Notting Hill Genesis

10 December 2021


Our approach

The Housing Ombudsman’s approach to investigating and determining complaints is to decide what is fair in all the circumstances of the case. This is set out in the Housing Act 1996 and the Housing Ombudsman Scheme (the Scheme). The Ombudsman considers the evidence and looks to see if there has been any ‘maladministration’, for example whether the landlord has failed to keep to the law, followed proper procedure, followed good practice or behaved in a reasonable and competent manner.

Both the resident and the landlord have submitted information to the Ombudsman and this has been carefully considered. Their accounts of what has happened are summarised below. This report is not an exhaustive description of all the events that have occurred in relation to this case, but an outline of the key issues as a background to the investigation’s findings.

The complaint

  1. This complaint is about the landlord’s handling of the resident’s complaint that it delayed in completing repairs to her wet room.
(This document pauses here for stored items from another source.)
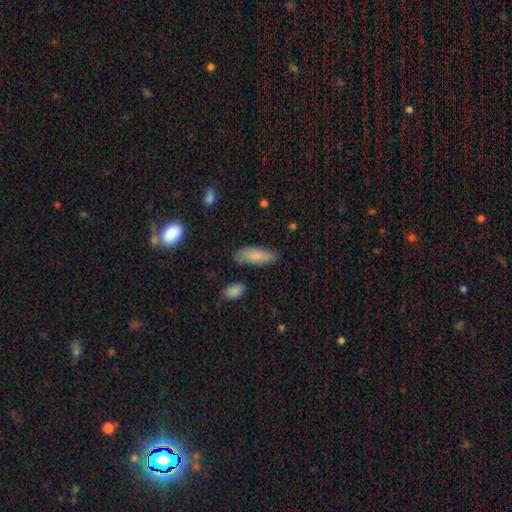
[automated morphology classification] The model was most divided on "how rounded": in between: 66%, cigar-shaped: 32%, round: 2%. More confident: smooth or featured — smooth (83%); merging — none (78%).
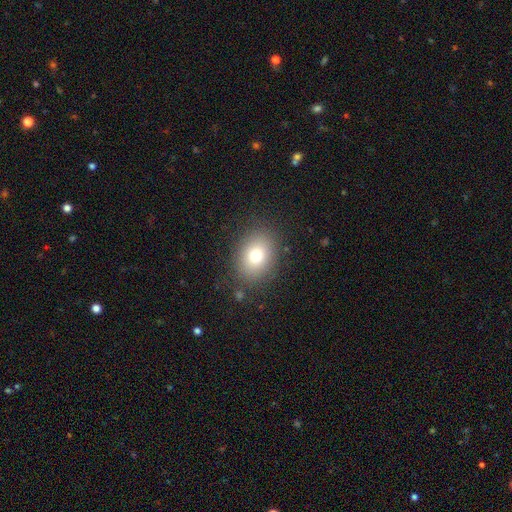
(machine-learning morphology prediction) This is likely a smooth galaxy (77%). How rounded: likely in between (60%). Merging: clearly none (84%).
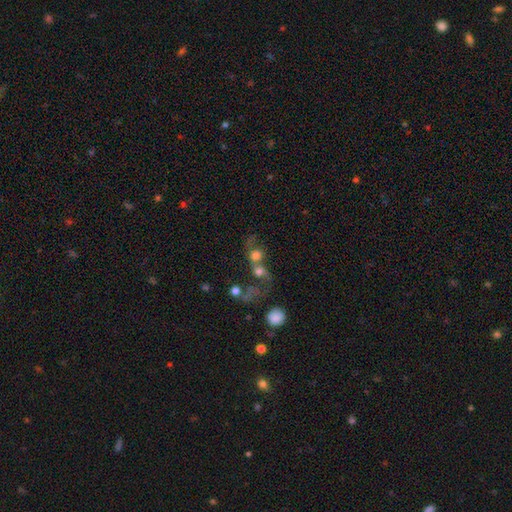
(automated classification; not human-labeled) smooth_or_featured: smooth (p=0.61) [alt: featured or disk p=0.23]
how_rounded: round (p=0.70) [alt: in between p=0.28]
merging: merger (p=0.67) [alt: none p=0.17]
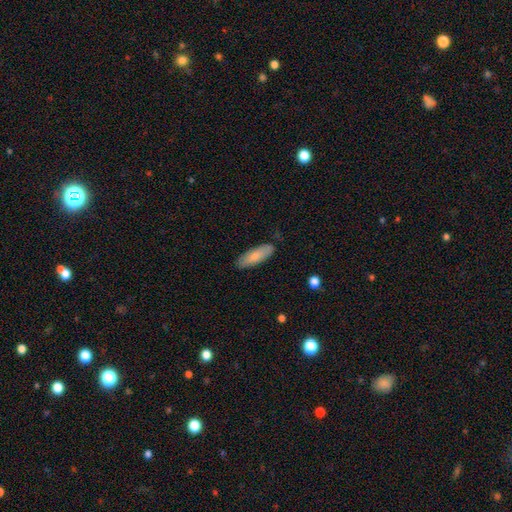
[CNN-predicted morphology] This appears to be a smooth galaxy with no disk features (76%) that is in between round and cigar-shaped (58%). Merging: none (82%).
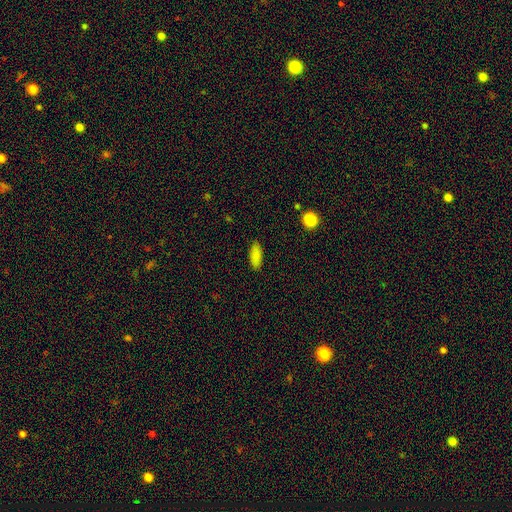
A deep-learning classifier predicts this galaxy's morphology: smooth 86%, star or artifact 9%, featured or disk 5%. Down the decision tree: how rounded — in between (77%); merging — none (87%).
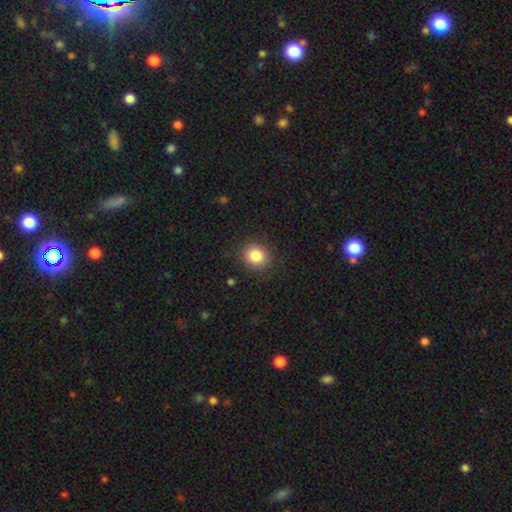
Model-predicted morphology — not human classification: Q: Smooth or featured?
A: smooth (85%); runner-up: star or artifact (10%)
Q: How rounded?
A: round (78%); runner-up: in between (21%)
Q: Merging?
A: none (89%); runner-up: minor disturbance (8%)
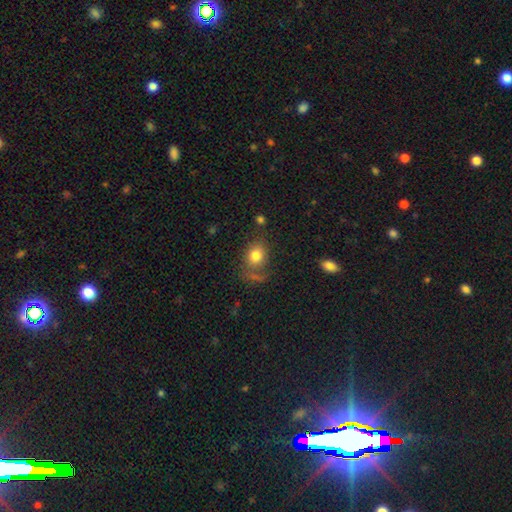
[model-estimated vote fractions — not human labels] Smooth or featured? Predicted: smooth (p=0.79). How rounded? Predicted: in between (p=0.51). Merging? Predicted: none (p=0.60).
Background and summary of events

Background

  1. The resident is an assured shorthold tenant whose tenancy began on 19 October 2011. The tenancy agreement describes the property as a one-bedroom flat. The property is on the upper ground floor and is based within a mid-terraced converted building.
  2. The landlord has confirmed that it is aware that the resident is disabled and can only walk a few steps unaided. The property has been adapted to meet the needs of the resident with a wet room adaptation.
  3. The tenancy agreement obliges the landlord to ‘keep in good repair and proper working order’ any installations provided for water heating and sanitation.
  4. The landlord has a responsive repairs policy that shows:
    1. it classes an emergency repair as being where there is an immediate danger to a person’s safety or ‘a resident is vulnerable and carrying out the works will ensure they are able to remain safely in their home due to their vulnerability’
    2. examples of emergency repairs include a leak between floors or properties or an electrical fault that could endanger life
    3. it aims to attend to emergency repairs within four hours and have all major services restored within 24 hours.
  5. The landlord has a complaints policy that sets out a two-stage procedure with responses required within 10 working days (at stage one) and 20 working days (at stage two).
  6. The landlord has a compensation policy that allows it to ‘consider financial compensation where we have failed to follow our published policies or there have been unreasonable delays against our service standards’. It sets out that it will award £30 for a missed appointment, 30% of daily rent for loss of use of a bathroom and up to £250 for distress and inconvenience. It adds that it will confirm with a resident how they wish to receive payment.
  7. Prior, and separate, to the events related to this complaint, the resident made a legal disrepair claim against the landlord that led to a Tomlin Order of 28 January 2020. A schedule of works, including bathroom repairs, and compensation of £4,000 was part of the order. The resident’s solicitor wrote to the landlord’s solicitor on 17 April 2020 to provide her bank details and wrote further on 7 May 2020 with a copy of her bank statement which the landlord said it needed to release the compensation payment.

Summary of Events

  1. This complaint relates to a leak into the resident’s bathroom that she initially reported to the landlord on 24 October 2020.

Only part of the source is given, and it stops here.